Tres

Tumbada al borde la cama, no se dio cuenta del mal tiempo que había llegado hasta que un par de gotas atrevidas decidieron mojarle la espalda. Con la llama de una pequeñísima vela sobre el velador, cerró la ventana, agarró la manta más gruesa y volvió a adentrarse en los sueños que había dejado en stand by. Soñaba tanto que a veces confundía los sueños con la realidad, soñaba tanto que a veces sentía que necesitaría tres vidas más, soñaba tanto que a veces simplemente no quería despertar. Se agarró de su almohada y se perdió en las dos plazas que tenía su cama, dos plazas que parecían dos kilómetros para su diminuto cuerpo y para la soledad con la que compartía habitación.

Esa noche, llegó a bajar tanto la temperatura que incluso la vela decidió apagarse por voluntad propia. Mejor extinguirse dignamente a verse arrasada por una vaga corriente de aire. Cuando dentro de aquellas cuatro paredes no quedó ni el más mínimo rastro de luz, Adriana despertó a raíz de un estruendo en el piso inferior. ¿Un gato callejero tal vez? ¿Su hermano de visita inesperada? ¿Ofelia porque había olvidado las llaves de su casa? Ninguna posibilidad era creíble, ella lo sabía. Sin embargo, también sabía que debía bajar las escaleras. Se enfundó en una salida de cama, olvidó las pantuflas y lanzó su cabello hacia atrás mientras simulaba una coleta de caballo. Ella conocía el lugar exacto de cada mueble y cada estantería, había memorizado incluso a la perfección aquellos centímetros de más que tenía un escalón de su casa, no necesitaba de luz para moverse en esos metros cuadrados. A medida que la lluvia empezaba a dar tregua, los ruidos se sentían más cercanos. Cada paso en aquella vetusta casa podía escucharse, las tablas difícilmente serían cómplices de sorpresas o ladrones.

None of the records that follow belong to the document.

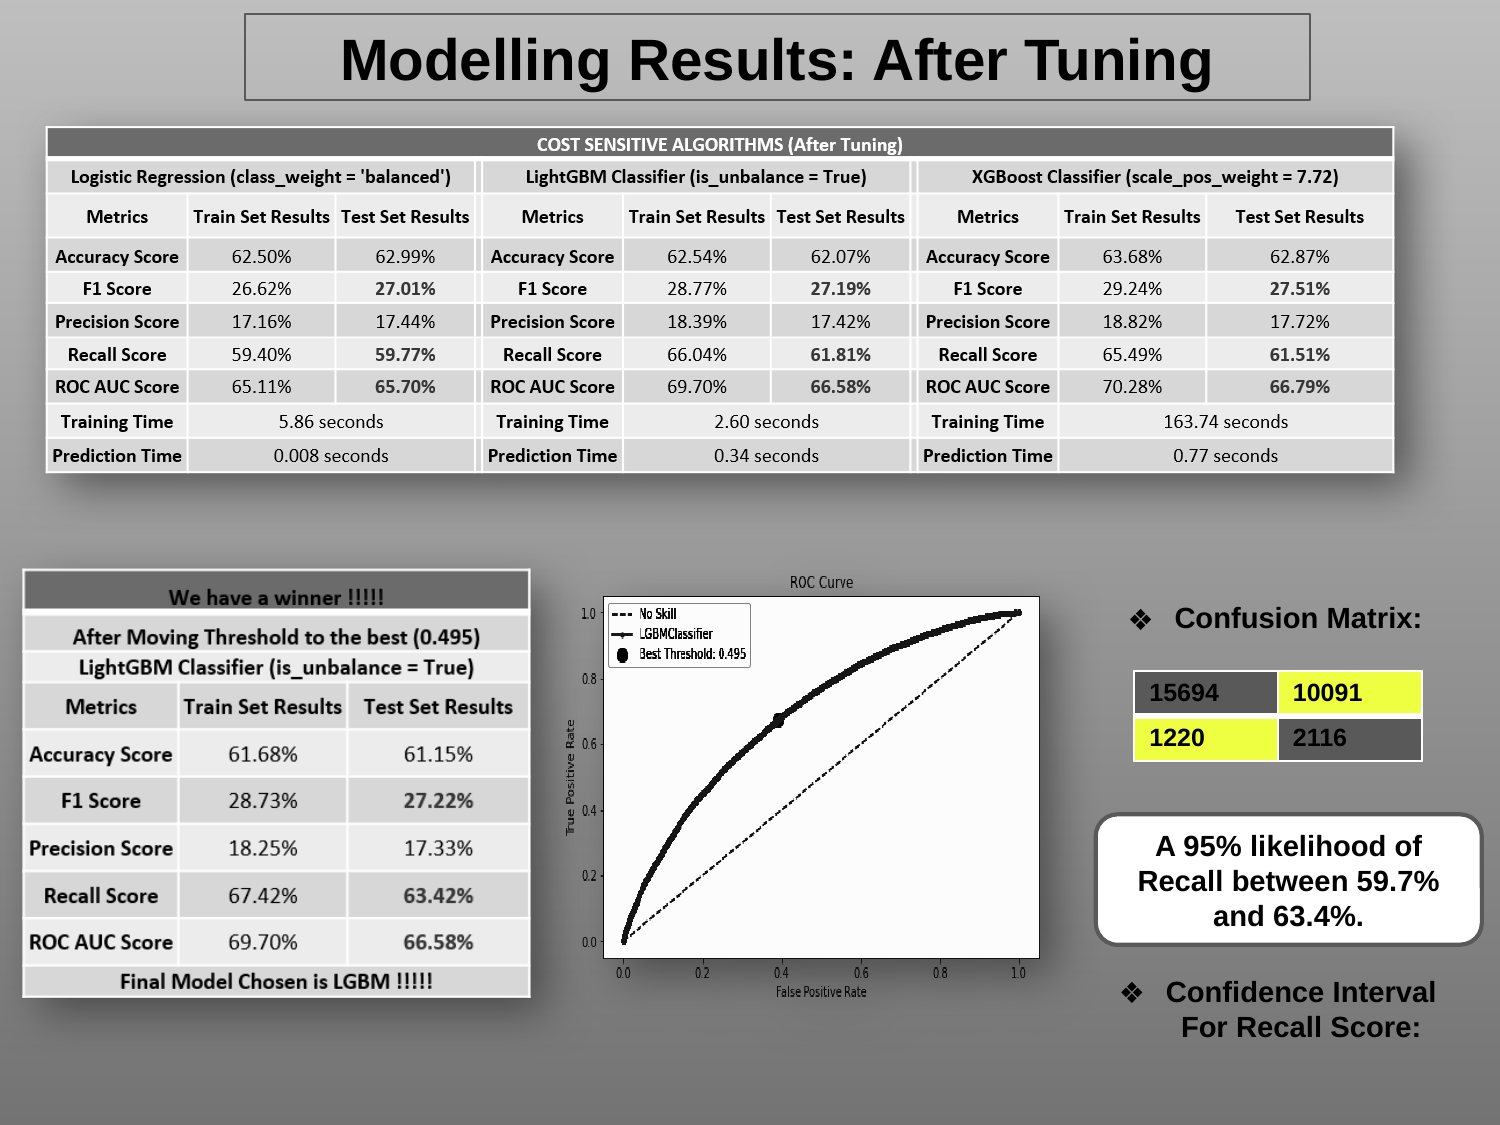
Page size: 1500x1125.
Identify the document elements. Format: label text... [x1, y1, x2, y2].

text_box Confidence Interval For Recall Score: [1095, 965, 1461, 1051]
table_header 15694 [1135, 672, 1277, 713]
text_box A 95% likelihood of Recall between 59.7% and 63.4%. [1095, 814, 1482, 945]
picture [22, 568, 535, 1012]
picture [45, 124, 1400, 478]
text_box Modelling Results: After Tuning [245, 14, 1310, 100]
text_box Confusion Matrix: [1112, 591, 1444, 642]
table_cell 2116 [1279, 719, 1421, 760]
picture [560, 566, 1045, 1009]
table_cell 1220 [1135, 719, 1277, 760]
table_header 10091 [1279, 672, 1421, 713]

El esposo de Adriana había llegado de su misión en Liberia, los ruidos ya tenían autor. Adriana se abalanzó a sus brazos, llevaban meses a través de llamadas breves con burocracia internacional. No podía creerlo, después de tanto tiempo y de sacrificios sobrehumanos él estaba de vuelta en casa. Dejaron que el silencio y las caricias hicieran su parte, pusieron la cantina para probar aquel té exótico africano que él le había comprado un poco antes de abandonar el continente. Se embriagaron de besos y se quedaron dormidos.

Cuando amaneció y el sol tímidamente intentaba restarle espacio al frío que había azotado la ciudad; Ofelia llegó con sus panes caseros recién horneados. Porque sabía cómo se ponía la señora cuando llovía y hacía frío; y esa noche precisamente, había sido la más fría en los últimos años. Pero el periódico seguía inmaculado a la entrada de la casa y las cortinas que daban a la calle continuaban cerradas.

Bastaba dar un paso en aquella casa para entenderlo todo, el cuerpo de Adriana yacía en el piso víctima de algún cóctel de fármacos. Fue enterrada donde estaban los restos –o lo que se creía eran restos– de su esposo. Él nunca volvió de su misión, tan solo regresó una vez entre sueños para vivir las siguientes vidas con Adriana. Aquellas vidas que ella creía todavía le quedaban, ¿tres vidas, cierto?